(Task goal) Given the material below, output exactly the lines from the line with "ppledare & kommunalråd" to the line with "rks och vi underlättar", both ends included, and no other lines.

(Given information)

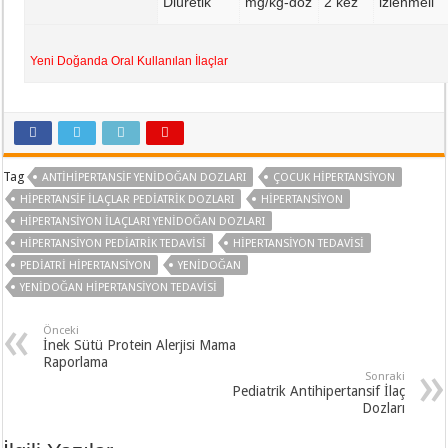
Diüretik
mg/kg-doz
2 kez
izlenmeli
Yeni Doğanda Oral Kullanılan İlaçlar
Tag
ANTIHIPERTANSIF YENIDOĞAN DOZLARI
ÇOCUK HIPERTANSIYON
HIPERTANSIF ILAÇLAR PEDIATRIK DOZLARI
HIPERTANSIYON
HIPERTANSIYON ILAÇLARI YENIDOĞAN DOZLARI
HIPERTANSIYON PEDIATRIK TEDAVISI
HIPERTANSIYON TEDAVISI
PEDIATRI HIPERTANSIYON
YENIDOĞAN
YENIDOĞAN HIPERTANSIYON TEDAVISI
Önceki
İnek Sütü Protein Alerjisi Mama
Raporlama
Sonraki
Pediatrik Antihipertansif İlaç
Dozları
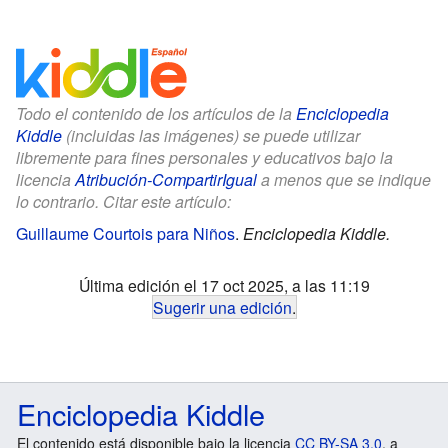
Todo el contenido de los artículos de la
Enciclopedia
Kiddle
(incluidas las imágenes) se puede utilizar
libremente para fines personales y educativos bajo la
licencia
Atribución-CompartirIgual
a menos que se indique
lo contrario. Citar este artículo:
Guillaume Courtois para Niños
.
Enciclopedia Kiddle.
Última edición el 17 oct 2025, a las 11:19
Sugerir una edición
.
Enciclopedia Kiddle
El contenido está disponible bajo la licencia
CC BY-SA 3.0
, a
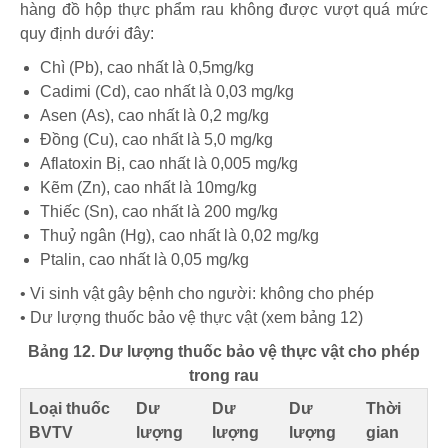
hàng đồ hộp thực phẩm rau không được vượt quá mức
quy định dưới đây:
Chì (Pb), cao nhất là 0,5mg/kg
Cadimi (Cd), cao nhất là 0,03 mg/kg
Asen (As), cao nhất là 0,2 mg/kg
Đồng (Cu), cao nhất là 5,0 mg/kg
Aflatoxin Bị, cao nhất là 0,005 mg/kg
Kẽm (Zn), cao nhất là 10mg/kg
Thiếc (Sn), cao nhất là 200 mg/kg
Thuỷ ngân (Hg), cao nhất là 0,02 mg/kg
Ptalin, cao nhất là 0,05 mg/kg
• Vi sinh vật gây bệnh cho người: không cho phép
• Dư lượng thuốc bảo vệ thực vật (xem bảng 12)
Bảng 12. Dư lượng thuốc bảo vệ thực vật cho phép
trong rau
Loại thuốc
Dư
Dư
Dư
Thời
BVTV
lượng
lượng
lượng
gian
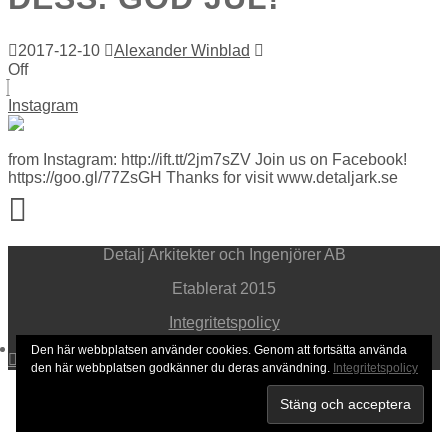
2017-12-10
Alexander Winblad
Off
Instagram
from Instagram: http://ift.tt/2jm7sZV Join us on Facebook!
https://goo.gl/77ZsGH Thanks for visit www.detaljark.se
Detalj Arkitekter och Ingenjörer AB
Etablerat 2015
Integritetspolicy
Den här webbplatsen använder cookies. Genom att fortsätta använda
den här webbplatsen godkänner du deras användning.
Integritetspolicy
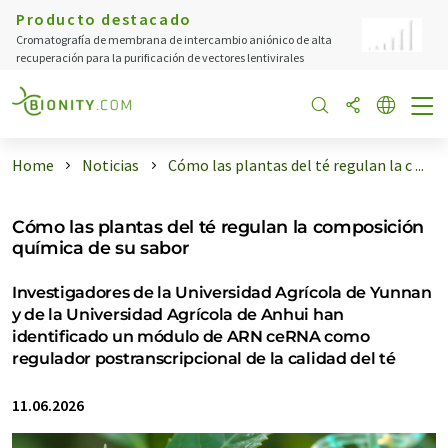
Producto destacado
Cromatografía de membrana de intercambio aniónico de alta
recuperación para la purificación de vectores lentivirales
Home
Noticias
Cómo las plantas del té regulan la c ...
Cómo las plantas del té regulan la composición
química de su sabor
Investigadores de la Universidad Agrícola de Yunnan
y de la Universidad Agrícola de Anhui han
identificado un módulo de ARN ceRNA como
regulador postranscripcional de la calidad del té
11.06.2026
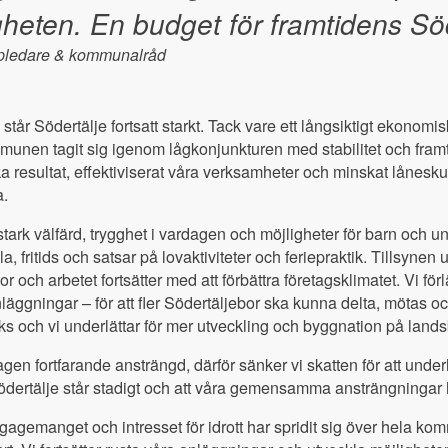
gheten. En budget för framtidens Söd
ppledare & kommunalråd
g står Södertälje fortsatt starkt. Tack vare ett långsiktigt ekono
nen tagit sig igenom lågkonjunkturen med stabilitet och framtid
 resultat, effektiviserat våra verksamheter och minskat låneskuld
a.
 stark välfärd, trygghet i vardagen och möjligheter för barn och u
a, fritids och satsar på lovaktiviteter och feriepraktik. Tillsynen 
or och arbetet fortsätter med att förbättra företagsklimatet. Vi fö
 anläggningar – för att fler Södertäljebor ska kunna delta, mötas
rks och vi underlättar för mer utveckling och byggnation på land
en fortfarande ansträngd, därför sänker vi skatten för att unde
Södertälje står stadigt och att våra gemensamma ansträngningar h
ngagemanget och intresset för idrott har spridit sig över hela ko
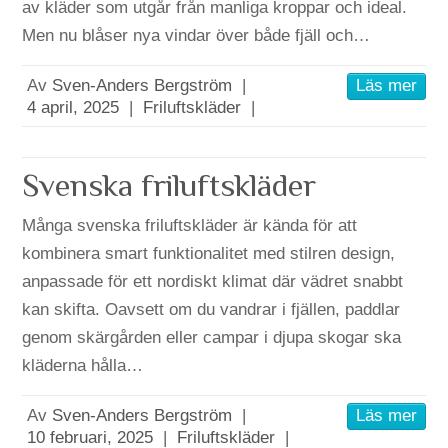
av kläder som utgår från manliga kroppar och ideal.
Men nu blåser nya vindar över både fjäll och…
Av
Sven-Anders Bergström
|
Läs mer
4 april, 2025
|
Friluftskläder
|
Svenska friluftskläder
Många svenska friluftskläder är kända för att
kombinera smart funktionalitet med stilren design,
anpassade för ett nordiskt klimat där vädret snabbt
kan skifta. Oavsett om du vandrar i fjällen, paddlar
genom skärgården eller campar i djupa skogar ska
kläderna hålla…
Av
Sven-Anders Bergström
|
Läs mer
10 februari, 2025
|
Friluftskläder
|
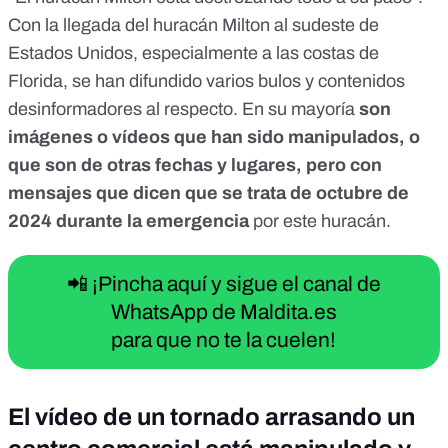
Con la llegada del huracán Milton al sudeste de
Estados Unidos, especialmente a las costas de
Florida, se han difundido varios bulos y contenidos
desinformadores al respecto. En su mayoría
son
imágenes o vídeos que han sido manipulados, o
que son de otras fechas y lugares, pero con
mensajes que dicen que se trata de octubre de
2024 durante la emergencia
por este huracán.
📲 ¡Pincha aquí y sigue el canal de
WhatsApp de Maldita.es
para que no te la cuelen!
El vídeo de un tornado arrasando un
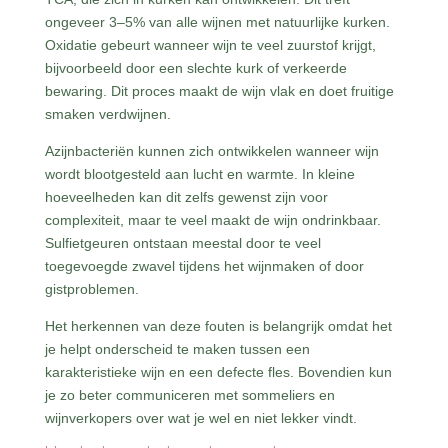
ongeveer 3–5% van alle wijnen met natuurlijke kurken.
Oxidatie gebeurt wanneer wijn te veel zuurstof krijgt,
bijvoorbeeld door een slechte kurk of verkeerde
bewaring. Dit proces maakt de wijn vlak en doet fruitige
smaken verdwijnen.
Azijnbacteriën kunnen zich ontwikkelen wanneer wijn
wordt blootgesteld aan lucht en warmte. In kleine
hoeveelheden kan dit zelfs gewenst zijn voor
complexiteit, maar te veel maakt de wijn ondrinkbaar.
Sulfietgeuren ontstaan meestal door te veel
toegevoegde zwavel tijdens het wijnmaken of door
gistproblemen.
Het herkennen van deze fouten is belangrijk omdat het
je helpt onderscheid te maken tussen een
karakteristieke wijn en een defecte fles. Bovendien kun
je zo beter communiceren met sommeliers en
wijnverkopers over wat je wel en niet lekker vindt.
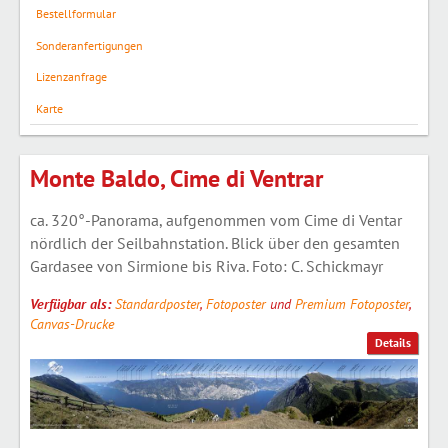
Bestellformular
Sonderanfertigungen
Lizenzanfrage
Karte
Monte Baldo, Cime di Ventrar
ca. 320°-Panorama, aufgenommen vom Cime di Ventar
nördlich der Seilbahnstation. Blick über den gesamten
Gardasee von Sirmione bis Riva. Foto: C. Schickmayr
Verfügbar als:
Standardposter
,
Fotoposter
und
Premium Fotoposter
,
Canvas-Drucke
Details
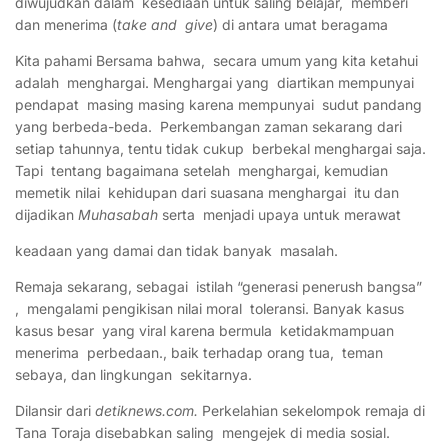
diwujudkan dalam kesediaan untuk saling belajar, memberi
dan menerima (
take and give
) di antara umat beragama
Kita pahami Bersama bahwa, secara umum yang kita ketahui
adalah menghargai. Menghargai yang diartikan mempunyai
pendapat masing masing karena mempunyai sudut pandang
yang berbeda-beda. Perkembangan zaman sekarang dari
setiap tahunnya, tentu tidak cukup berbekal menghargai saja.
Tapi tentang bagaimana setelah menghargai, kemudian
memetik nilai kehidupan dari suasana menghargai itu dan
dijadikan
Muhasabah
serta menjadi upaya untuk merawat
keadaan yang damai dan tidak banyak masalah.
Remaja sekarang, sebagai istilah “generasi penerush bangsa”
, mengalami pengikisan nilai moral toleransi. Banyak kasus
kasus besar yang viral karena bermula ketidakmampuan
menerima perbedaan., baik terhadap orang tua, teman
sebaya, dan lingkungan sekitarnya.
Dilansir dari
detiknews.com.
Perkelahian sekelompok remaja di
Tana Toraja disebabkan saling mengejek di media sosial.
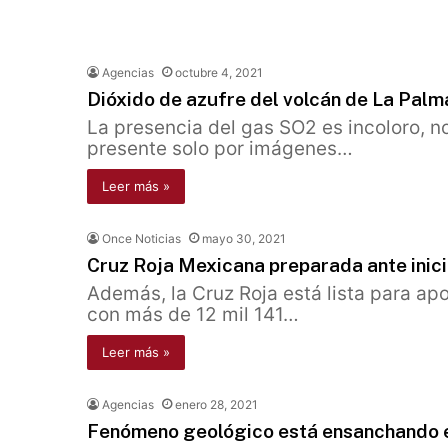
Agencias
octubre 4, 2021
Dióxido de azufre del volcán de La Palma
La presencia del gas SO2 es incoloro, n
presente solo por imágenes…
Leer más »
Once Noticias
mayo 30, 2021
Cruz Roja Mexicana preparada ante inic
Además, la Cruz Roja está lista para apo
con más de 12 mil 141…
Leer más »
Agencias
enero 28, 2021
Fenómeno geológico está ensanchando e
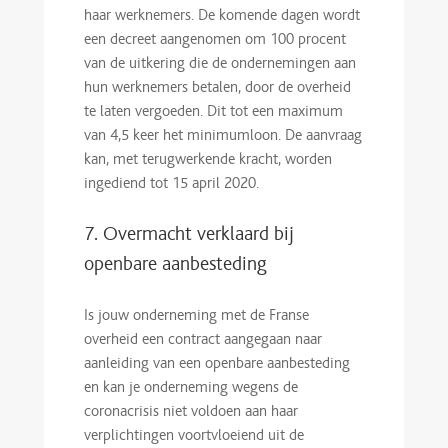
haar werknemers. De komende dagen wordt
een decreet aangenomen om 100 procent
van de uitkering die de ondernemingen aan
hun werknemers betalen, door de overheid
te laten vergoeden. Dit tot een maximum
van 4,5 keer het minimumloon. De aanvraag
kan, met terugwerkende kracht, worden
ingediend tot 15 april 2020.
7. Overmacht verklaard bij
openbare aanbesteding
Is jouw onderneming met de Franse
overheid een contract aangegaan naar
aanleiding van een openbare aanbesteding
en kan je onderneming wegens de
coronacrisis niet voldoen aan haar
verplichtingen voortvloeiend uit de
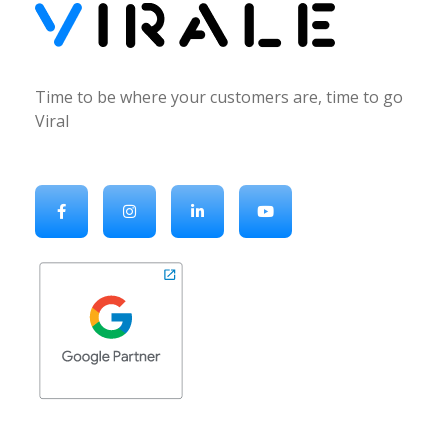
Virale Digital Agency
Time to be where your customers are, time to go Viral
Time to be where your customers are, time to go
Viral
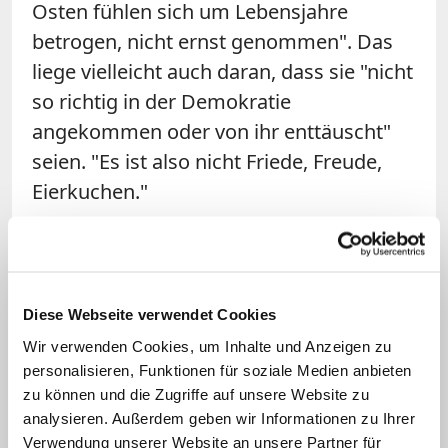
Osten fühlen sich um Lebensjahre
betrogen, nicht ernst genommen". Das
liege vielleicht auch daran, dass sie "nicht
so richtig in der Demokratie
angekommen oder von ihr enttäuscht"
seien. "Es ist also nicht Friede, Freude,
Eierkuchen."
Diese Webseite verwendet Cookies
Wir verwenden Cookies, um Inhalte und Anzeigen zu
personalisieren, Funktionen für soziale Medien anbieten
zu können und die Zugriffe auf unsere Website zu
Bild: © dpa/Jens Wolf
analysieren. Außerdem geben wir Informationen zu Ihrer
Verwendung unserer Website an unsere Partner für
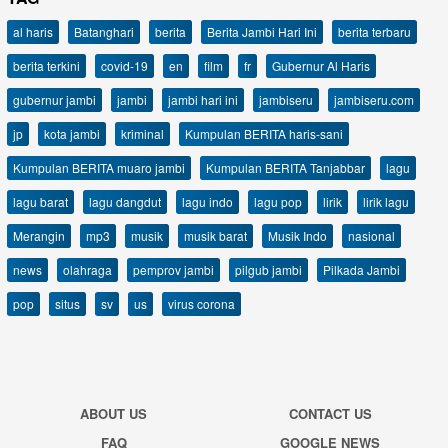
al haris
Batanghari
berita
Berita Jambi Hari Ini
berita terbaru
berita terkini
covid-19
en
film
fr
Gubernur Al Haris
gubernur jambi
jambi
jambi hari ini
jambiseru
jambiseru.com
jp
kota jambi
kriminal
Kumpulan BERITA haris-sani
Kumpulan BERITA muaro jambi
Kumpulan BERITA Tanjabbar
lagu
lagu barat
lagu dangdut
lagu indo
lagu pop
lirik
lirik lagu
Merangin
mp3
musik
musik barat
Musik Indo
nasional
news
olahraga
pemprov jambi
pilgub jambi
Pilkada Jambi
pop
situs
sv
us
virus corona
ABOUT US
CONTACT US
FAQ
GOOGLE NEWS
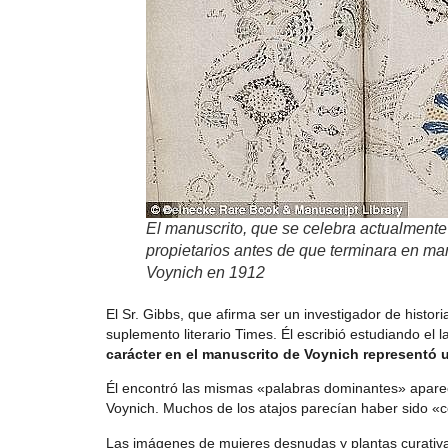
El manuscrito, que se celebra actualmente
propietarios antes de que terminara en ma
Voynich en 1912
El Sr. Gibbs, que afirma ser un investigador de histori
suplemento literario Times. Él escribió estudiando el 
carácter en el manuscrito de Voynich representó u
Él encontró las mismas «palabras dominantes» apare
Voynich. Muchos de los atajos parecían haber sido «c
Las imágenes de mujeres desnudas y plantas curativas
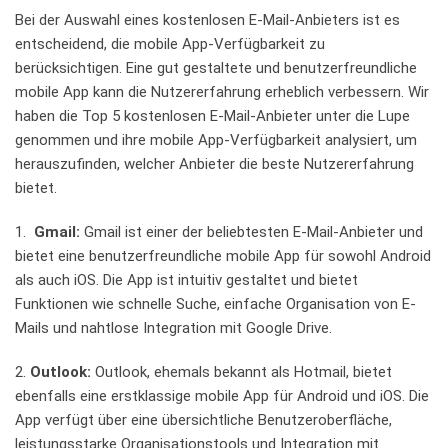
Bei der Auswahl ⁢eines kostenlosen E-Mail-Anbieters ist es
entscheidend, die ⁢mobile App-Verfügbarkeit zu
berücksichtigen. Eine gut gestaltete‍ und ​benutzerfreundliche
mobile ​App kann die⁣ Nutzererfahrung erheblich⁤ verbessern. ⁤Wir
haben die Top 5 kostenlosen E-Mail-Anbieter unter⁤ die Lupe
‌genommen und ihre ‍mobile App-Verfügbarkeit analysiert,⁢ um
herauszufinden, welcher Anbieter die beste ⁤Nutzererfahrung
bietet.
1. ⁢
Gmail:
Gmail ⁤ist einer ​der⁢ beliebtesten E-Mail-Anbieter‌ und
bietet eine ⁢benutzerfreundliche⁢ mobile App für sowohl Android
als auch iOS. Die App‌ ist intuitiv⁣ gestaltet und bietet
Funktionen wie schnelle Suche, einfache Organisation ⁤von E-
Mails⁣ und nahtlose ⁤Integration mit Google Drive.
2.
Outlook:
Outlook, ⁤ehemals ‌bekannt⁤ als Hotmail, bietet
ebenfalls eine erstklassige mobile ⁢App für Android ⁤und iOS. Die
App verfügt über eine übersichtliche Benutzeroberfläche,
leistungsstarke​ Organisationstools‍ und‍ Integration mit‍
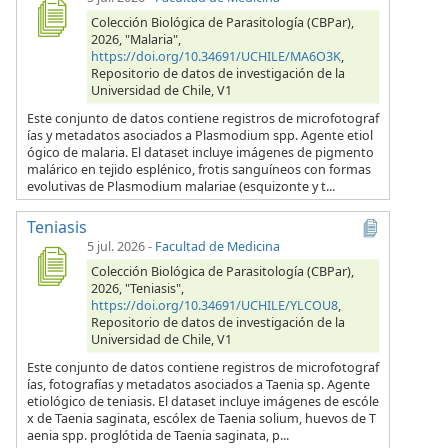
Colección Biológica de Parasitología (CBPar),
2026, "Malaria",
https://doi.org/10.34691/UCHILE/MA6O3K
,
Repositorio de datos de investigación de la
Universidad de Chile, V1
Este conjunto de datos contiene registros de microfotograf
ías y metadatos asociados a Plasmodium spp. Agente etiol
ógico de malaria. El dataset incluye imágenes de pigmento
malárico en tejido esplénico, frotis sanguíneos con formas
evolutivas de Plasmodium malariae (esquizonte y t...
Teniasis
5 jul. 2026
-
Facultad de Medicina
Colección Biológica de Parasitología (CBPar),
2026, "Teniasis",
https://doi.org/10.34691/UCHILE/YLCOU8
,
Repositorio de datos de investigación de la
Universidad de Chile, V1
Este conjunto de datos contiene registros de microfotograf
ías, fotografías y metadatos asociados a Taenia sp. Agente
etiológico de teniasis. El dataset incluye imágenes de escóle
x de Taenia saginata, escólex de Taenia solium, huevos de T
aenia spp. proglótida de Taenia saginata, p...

(Exercise solution)
ppledare & kommunalråd
g står Södertälje fortsatt starkt. Tack vare ett långsiktigt ekono
nen tagit sig igenom lågkonjunkturen med stabilitet och framtid
 resultat, effektiviserat våra verksamheter och minskat låneskuld
a.
 stark välfärd, trygghet i vardagen och möjligheter för barn och u
a, fritids och satsar på lovaktiviteter och feriepraktik. Tillsynen 
or och arbetet fortsätter med att förbättra företagsklimatet. Vi fö
 anläggningar – för att fler Södertäljebor ska kunna delta, mötas
rks och vi underlättar för mer utveckling och byggnation på land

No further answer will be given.